Das aber war zumindest in einem anderen Fall, den der "Christian Science Monitor" ("CSM") am Montag offenlegte, offenbar so: Dem Bericht der US-Zeitung zufolge  wurden auch US-Ölfirmen, beginnend spätestens 2008 gezielt ausspioniert. In mindestens einem Fall sei eine Rückverfolgung einer ausgefuchsten Spionage-Attacke nach China gelungen, berichtet die Zeitung. Ob China oder chinesische Hacker aber hinter all den entdeckten Spionageversuchen stünden, sei längst nicht ausgemacht.

Auch sie aber sollen von höchster Güte gewesen sein - weit über das hinausgehend, was EDV-Spezialisten in ihrem Tagesgeschäft von Seiten krimineller Cracker abzuwehren haben. Dass ihre Firmennetzwerke überhaupt ausspioniert wurden, hätten auch nicht die internen Sicherheitsfachleute entdeckt, sondern sei ihnen von Spezialisten des FBI mitgeteilt worden. Erst dann habe man in den Unternehmen erkannt, wie weit die Attacken gingen, bei denen unter anderem E-Mail-Zugänge von Führungskräften gekapert worden seien.

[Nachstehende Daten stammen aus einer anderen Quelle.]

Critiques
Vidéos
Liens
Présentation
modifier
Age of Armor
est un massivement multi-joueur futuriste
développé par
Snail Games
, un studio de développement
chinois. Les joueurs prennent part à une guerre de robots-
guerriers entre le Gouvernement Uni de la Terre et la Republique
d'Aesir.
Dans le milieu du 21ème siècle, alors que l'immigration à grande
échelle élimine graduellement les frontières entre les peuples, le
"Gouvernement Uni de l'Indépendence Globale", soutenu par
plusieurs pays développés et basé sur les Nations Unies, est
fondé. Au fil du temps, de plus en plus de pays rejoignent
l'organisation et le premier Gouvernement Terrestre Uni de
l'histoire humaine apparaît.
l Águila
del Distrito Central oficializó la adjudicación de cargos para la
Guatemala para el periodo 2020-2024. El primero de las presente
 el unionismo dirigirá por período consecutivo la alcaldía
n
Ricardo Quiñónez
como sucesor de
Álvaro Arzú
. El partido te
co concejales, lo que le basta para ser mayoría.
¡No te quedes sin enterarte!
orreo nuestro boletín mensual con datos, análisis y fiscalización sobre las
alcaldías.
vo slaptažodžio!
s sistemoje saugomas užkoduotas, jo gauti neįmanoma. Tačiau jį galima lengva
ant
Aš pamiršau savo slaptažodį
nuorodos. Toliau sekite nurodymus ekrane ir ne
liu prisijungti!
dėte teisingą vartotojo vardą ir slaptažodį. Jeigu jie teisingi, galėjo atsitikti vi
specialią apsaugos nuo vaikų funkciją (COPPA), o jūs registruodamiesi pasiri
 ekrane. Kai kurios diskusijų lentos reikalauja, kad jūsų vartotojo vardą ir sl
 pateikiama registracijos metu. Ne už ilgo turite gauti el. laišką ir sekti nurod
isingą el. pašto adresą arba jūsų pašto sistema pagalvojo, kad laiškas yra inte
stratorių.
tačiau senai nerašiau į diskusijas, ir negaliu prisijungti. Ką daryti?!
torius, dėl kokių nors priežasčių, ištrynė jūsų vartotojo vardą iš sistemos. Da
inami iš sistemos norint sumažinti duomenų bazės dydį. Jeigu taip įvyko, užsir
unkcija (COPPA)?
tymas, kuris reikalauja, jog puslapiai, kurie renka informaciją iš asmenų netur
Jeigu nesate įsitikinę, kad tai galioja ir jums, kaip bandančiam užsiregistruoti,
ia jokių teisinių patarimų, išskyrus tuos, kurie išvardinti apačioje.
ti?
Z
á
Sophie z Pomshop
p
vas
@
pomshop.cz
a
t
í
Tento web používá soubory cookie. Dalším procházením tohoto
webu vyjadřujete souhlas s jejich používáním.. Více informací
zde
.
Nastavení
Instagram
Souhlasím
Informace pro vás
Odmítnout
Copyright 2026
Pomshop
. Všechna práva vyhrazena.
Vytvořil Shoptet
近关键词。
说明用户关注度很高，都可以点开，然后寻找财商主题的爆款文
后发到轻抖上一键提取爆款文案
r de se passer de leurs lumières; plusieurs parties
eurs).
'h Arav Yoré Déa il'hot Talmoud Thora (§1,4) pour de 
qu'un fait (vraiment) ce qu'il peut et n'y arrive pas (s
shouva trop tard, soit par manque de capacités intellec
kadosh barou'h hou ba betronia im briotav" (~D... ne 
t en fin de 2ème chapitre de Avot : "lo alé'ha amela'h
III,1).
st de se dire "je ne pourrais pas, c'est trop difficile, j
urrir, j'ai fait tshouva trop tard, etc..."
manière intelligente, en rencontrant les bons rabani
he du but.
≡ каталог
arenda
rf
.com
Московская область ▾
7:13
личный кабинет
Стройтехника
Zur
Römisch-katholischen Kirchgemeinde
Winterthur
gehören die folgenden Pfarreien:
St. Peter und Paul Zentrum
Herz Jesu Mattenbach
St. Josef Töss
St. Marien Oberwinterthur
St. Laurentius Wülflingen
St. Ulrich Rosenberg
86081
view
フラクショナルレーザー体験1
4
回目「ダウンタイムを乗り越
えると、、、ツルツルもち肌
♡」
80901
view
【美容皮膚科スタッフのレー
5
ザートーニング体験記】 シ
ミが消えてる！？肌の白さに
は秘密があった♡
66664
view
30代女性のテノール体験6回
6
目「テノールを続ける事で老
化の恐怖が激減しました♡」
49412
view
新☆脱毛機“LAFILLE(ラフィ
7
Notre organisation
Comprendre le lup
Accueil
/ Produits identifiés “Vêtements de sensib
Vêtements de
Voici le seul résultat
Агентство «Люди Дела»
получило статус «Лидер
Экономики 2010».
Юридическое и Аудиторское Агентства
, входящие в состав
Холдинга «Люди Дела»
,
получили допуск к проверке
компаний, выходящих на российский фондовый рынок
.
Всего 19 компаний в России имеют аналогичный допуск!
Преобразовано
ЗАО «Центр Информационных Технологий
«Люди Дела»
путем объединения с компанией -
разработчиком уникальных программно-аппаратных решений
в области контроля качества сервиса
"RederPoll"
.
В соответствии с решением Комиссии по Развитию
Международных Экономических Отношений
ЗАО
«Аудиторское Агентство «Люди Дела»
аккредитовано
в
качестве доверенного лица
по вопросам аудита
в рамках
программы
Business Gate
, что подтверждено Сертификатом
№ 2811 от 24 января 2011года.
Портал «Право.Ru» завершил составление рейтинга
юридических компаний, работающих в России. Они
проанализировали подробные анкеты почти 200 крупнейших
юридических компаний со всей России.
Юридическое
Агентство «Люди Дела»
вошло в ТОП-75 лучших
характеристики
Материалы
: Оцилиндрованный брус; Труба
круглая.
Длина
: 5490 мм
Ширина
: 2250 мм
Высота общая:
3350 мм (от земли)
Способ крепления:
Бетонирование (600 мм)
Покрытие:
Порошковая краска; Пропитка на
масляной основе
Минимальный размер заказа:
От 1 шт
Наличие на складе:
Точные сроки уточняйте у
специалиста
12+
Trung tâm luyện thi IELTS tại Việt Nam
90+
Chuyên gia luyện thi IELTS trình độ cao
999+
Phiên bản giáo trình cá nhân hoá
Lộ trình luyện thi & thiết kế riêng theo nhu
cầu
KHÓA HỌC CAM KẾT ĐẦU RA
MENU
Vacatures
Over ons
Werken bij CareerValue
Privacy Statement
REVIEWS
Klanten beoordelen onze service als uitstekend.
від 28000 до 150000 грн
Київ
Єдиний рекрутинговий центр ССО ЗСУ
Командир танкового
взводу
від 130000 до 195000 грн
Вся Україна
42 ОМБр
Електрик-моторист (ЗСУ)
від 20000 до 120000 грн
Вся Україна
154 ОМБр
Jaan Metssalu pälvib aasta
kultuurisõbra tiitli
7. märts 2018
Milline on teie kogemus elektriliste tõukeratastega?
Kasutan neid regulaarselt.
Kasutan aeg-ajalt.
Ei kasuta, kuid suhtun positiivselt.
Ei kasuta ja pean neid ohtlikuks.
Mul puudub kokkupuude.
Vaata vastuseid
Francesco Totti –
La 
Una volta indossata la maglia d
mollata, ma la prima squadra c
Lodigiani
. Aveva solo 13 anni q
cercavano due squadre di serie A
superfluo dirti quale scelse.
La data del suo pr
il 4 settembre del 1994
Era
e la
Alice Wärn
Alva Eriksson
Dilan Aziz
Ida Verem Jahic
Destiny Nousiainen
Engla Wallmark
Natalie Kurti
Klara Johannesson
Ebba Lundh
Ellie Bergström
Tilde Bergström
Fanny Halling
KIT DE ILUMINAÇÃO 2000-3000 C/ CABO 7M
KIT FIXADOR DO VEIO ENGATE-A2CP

Ziel der virtuellen Aufklärungsarbeit sei es offenbar gewesen, Informationen über die Exploration von Ölvorkommen abzugreifen - Informationen, die viele Milliarden Dollar wert sein können. Betroffen waren dem Bericht zufolge die Unternehmen ExxonMobil, Marathon Oil und ConocoPhillips. Die Zeitung zitiert einen anonymen Security-Experten, der glaubt, die Attacken seien durchaus noch nicht ausgestanden.

Auch der "CSM" macht klar, dass so etwas quasi Business as usual ist: Die Zeitung zitiert ehemalige US-Regierungsangestellte, die darauf verweisen, dass zahlreiche Nationen virtuell spionierten. Für Vertreter von Security-Unternehmen ist das, was nun wieder einmal skandalös öffentlich wurde, darum auch eher ein Dauerproblem, das einen guten Teil des Alltagsgeschäftes solcher Firmen ausmacht: Wer genau genug hinsieht, wird zu jedem gegebenen Zeitpunkt die Datenspuren von Hack-Attacken, Wirtschaftsspionage-Versuchen und auch staatlichen Cyber-Schnüfflern finden.

Wo die im konkreten Fall wirklich herkommen, schließt auch der "CSM", sei wohl so gut wie nie nachzuweisen. Auch die Rückverfolgung einer Attacke nach China könne immer noch bedeuten, dass dort nur ein Rechner gekapert worden sei, um die Herkunft eines Angriffs zu verschleiern. Unter Generalverdacht, per Web schnüffelnd aktiv zu sein, stehen inzwischen die Geheimdienste jeder hinreichend technisierten Nation. Nur gilt auch in Cyberia das, was in der stofflichen Welt außer Frage steht: Manche sind aktiver als andere.